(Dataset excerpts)
+===+

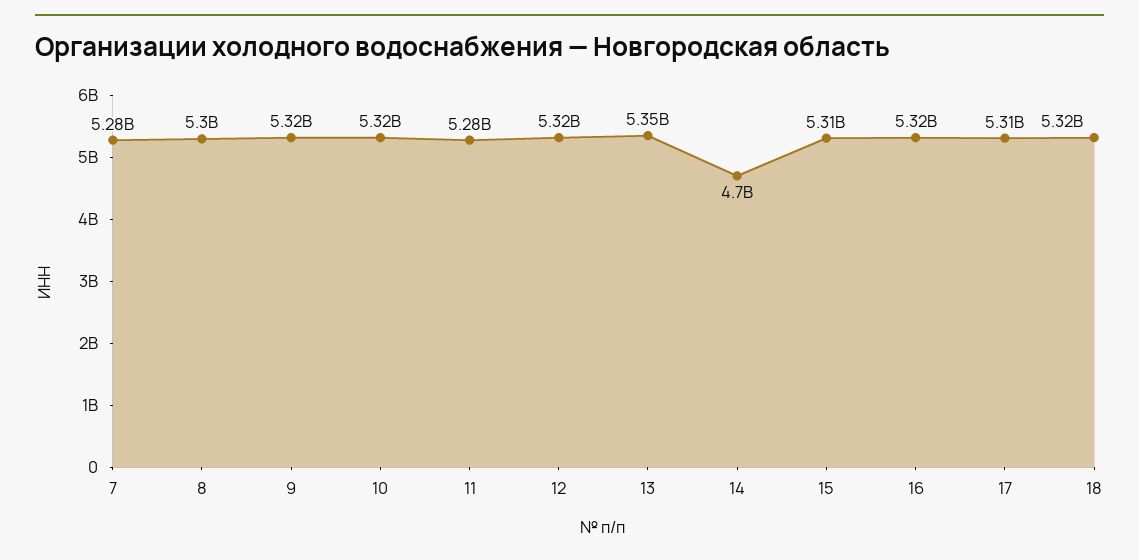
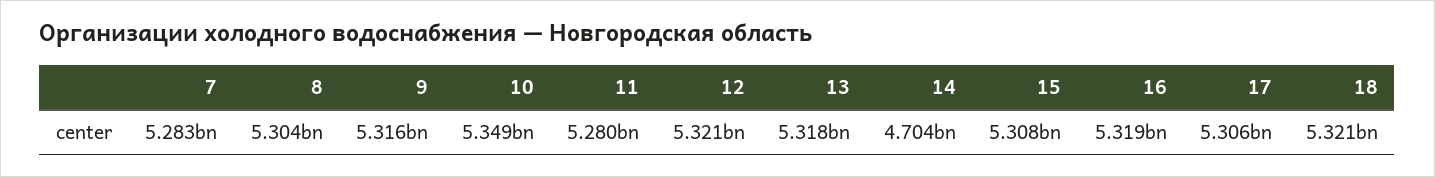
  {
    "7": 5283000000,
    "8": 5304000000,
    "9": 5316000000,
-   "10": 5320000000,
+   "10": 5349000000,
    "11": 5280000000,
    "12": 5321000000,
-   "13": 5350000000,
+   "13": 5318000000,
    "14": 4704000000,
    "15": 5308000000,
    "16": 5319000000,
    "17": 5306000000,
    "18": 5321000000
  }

+===+

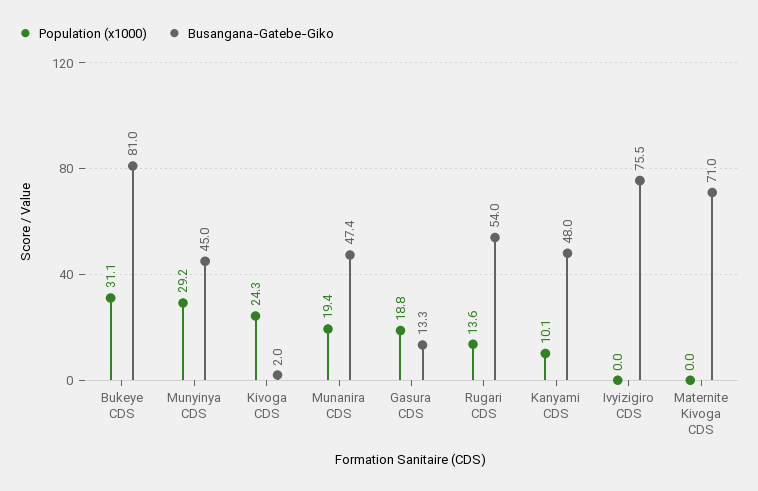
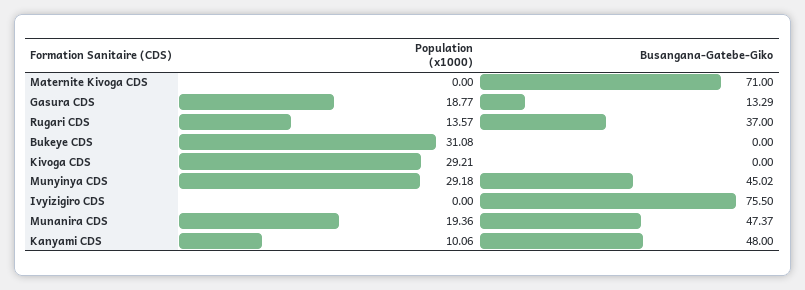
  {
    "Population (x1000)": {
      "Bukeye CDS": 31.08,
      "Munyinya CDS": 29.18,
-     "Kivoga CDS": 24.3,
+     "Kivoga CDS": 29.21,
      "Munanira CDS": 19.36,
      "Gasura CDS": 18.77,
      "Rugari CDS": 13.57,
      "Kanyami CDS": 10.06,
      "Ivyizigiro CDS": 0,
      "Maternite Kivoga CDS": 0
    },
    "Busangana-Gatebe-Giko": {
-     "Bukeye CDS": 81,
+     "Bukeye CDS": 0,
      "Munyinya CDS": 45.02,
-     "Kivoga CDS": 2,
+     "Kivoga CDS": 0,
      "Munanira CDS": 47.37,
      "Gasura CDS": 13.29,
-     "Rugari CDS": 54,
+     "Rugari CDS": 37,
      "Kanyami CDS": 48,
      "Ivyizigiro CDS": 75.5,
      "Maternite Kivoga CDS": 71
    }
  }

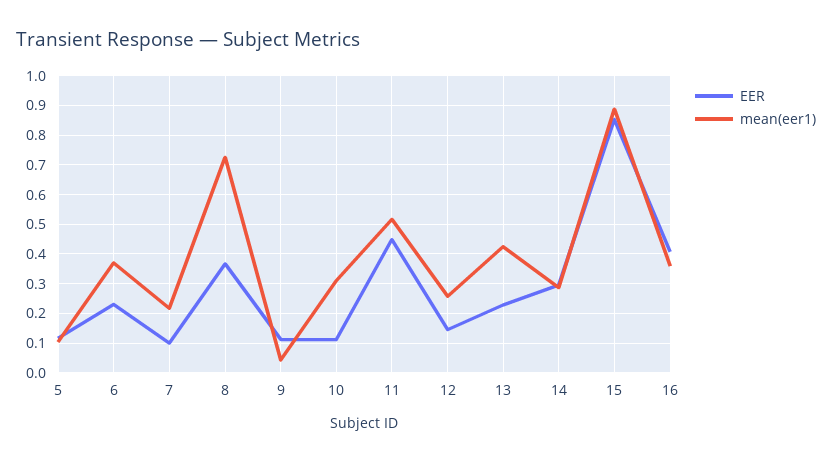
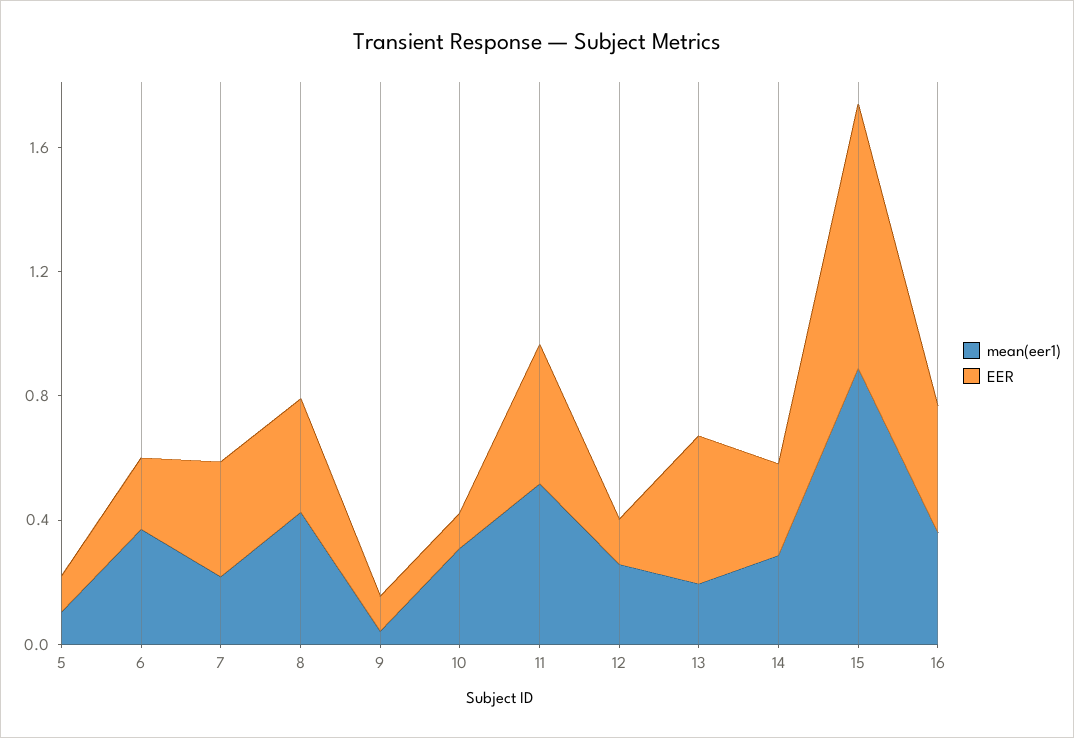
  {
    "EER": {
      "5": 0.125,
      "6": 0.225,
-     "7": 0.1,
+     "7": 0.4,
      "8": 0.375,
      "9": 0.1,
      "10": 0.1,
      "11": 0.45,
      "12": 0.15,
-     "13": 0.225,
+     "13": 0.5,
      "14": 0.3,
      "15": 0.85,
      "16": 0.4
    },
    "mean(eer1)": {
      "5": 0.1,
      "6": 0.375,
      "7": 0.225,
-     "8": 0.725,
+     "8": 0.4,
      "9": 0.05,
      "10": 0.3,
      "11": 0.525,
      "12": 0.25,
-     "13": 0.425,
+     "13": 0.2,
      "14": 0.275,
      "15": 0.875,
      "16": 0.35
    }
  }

+===+

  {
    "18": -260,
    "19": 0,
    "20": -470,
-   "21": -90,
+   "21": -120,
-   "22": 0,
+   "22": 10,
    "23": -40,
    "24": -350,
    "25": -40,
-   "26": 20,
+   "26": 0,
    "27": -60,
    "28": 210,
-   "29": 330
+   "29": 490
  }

+===+

**TASK DETAILS**
Please go over the data above and copy each line with "Rugari" in it.

**REPLY TO THE EXERCISE**
      "Rugari CDS": 13.57,
-     "Rugari CDS": 54,
+     "Rugari CDS": 37,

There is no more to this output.